Gerçek öz kültür ortamına kavuşabilmenin en doğru yolu, her insanın tarihi topraklarında kendi kültüründen olan insanlarla bir arada yaşamasıdır. Diğer bir ifadeyle Anavatan'a dönüştür. Ancak bu konuda fazla hayalci olmamak gerekir. 7 milyon Kafkaslı'nın oraya dönmesi bugün için mümkün değildir. Zira nüfus sorununun en yoğun olduğu Kuzey Batı Kafkasya'da şu anda üretim alanlarının toplam ihtiyacı 250.000-350.000 arasında gözükmektedir. Akılcı metotlarla bu seviyede bir dönüşü önümüzdeki 10-15 yılda sağlayabilirsek bana göre bu sonuç bir başarıdır.

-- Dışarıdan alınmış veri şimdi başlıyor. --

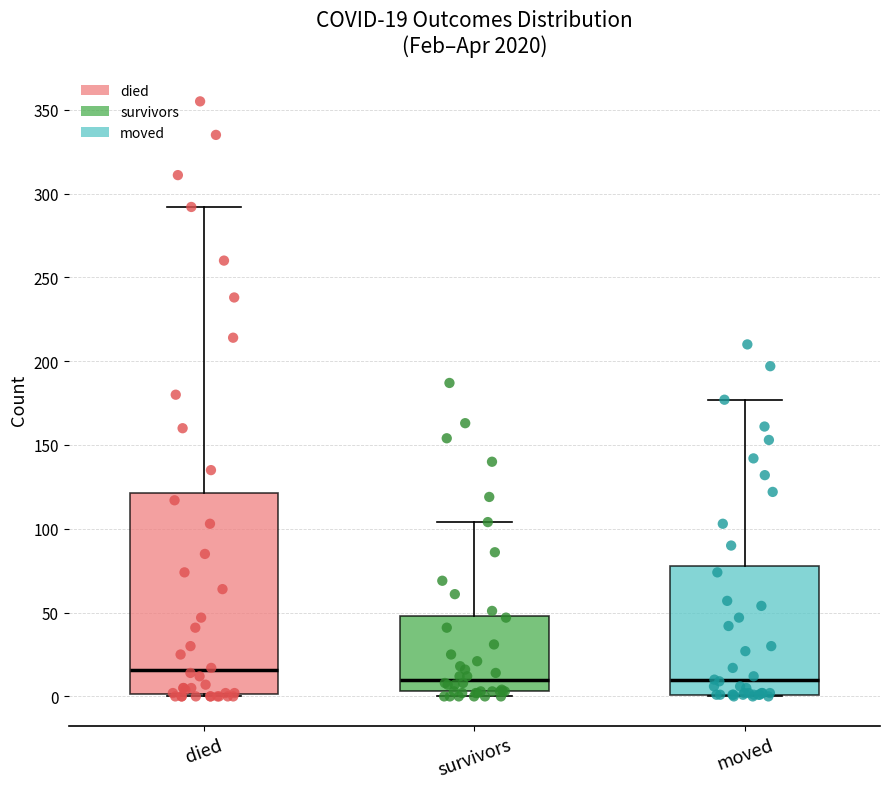

Comparing the boxes themselves (not the whiskers), which one is the tallest?

died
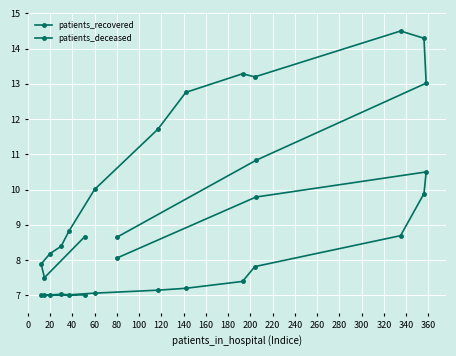

How many lines are shown in the chart?

2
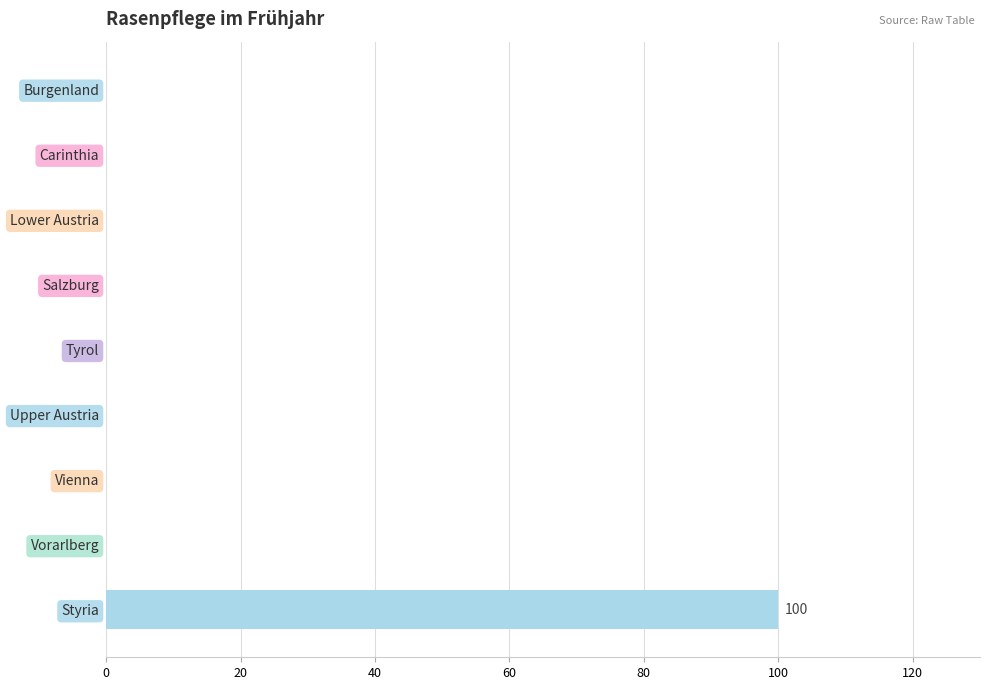

Which label corresponds to the largest value in the chart?

Styria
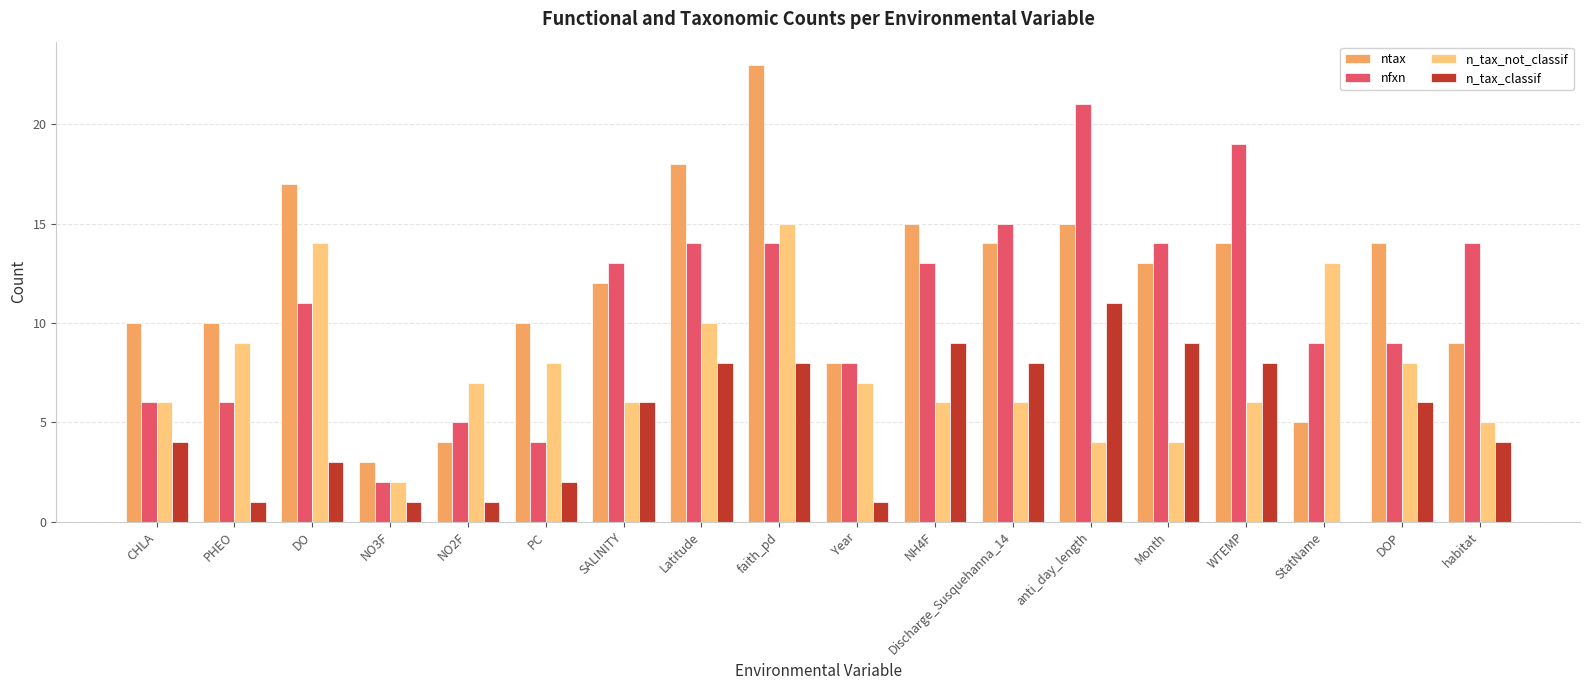

Which series has the largest total across all categories?

ntax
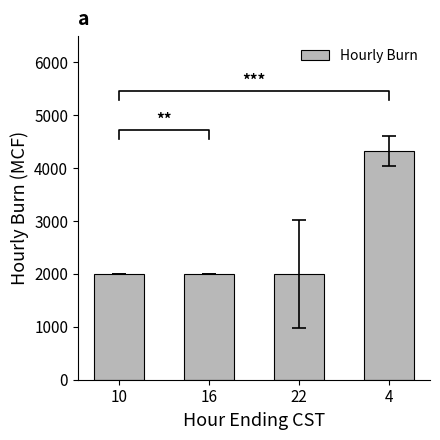

List the labels in order of value, smallest first.

10, 16, 22, 4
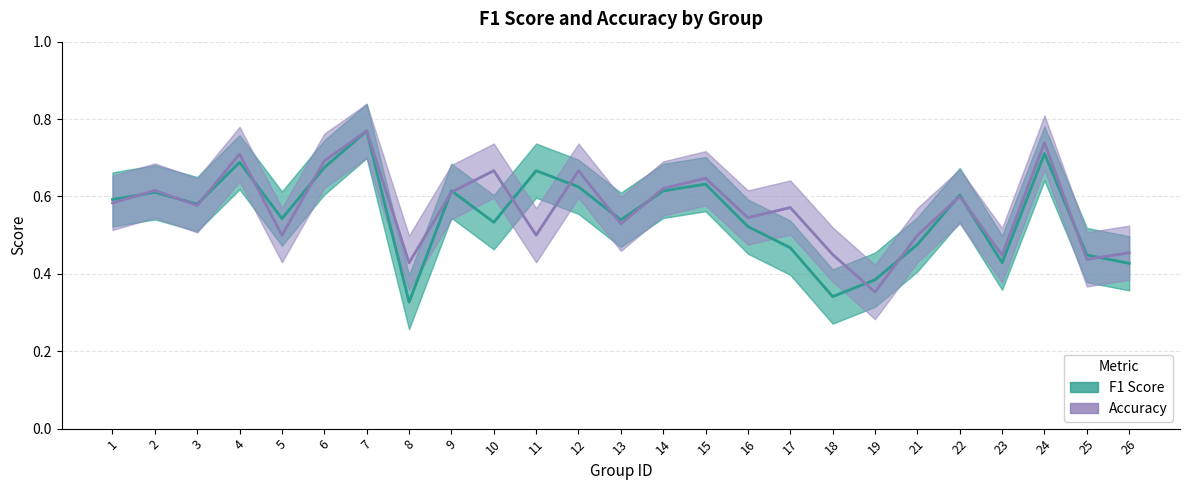

What is the total value across all series at 1?

1.2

Ondan sonrası için söz etmek şimdilik hayalcilik olur. 6,5 milyondan fazla ve Türkiye'de kalacak kesim için de en iyi çözüm ülkemizin batılı normlar seviyesinde demokratikleşmesidir. O taktirde kendi kültürümüzü yaşayarak kardeşçe ve ülke bütünlüğü içerisinde iki kültürlü olarak sorunsuzca yaşayabiliriz.
Bu nedenle gençlerimizin mümkün olan tüm olanakları zorlayarak dil öğrenmelerini, Kafkasya'da öğrenimi düşünmelerini, kültürel değerlerimizi iyi kavramalarını, ben Kafkasyalıyım diye derneklerimize gelen hiçbir gencimizi şu veya bu nedenle dışlama yerine, gelmeyen diğer gençlerimizi de arayıp bulup onlarla kaynaşarak derneklerimizin genç tabanlarının yüz binlere ulaşmasına özellikle katkıda bulunmalarını, macera heveslisi marjinal siyasi görüşlere katiyen itibar etmemelerini ve bir an önce duyarlı birer hayat adamı olarak nöbet devir teslimine hazır olmalarını tavsiye ediyorum.

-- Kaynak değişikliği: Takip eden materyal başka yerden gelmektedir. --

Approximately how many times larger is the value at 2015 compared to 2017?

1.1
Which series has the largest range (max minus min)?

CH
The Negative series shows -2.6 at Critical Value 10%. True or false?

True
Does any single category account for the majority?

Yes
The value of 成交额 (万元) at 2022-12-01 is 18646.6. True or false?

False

İleriye yönelik planlarınız nelerdir, Kafkasya'ya yerleşmeyi düşünüyor musunuz?
Sürgünden sonraki Türkiye yaşamıyla ilgili bilinmeyen veya bilinip de yazılmayan çok şeyimiz vardır. İleride diaspora tarihini yazıp Kafkasya tarihiyle birleştirmeyi düşünecek araştırmacılara katkıda bulunmak üzere tamamlanması gereken ve başlanmış araştırma çalışmalarım var. Ömrün yeterse onları tamamlamak istiyorum. Araştırma çalışmalarının konusu ve malzemesi burada olduğundan şimdilik Kafkasya'ya dönüş benim için söz konusu değildir. Ancak, Abhazya'da sorunlar bittiğinde bir ev almayı ve ilişiğimi devam ettirmeyi düşünüyorum.

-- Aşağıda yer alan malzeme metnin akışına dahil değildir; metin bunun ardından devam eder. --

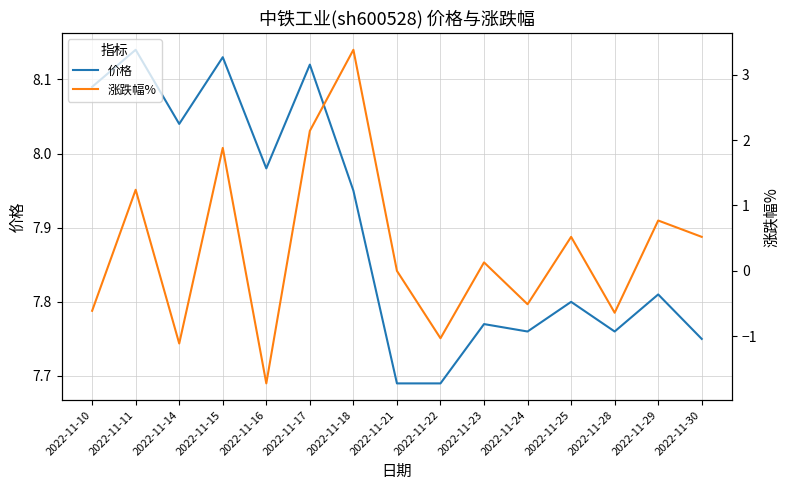

Does the chart display data point markers on the line(s)?

No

Gençlerden beklentileriniz nelerdir? Gelecek neslimizden size yeterli talep geliyor mu?
Gençler arasında klikleşmelere ve birbirlerini dışlayan davranışlara çok üzülüyorum. Görüş farklarına bakmaksızın tüm gençlerimizin derneklerde bir arada olmasını istiyorum. Belki geldiğinde aramıza katılabilseydi güzel kızımız Nemit Aslan bugün hayatta olabilirdi. Serbestçe düşünen, düşündüğünü cesaretle söyleyen ve savunan, karşı görüşü saygı duyan ancak kırıcı olmadan ona yanlışlarını hatırlatan, kültürel kimliğimizi inkar eden görüşlere itibar etmeyen, binlerce yıldır aynen devam eden eşsiz geleneklerimize ters düşmeyecek derecede inançlı ve nihayet kültürel değerlerine bağlı bir gençlik geleceğimizin teminatı olacaktır. Küçük farklılıklarımız nedeniyle, birbirini dışlayan ve kamplara ayrılan bir gençlik istikbalde bir ve beraber olmamızı istemeyenlere hizmet etmekten başka bir şeye yaramayacaktır. Gençlerimize her zaman açık bir insanım. Dileyen dilediğinde gelip benimle ve arkadaşlarımla her konuyu rahatlıkla görüşebilir, bundan da zevk duyarım. Onlara yardımcı olmayacaksak varlığımızın ne anlamı olur?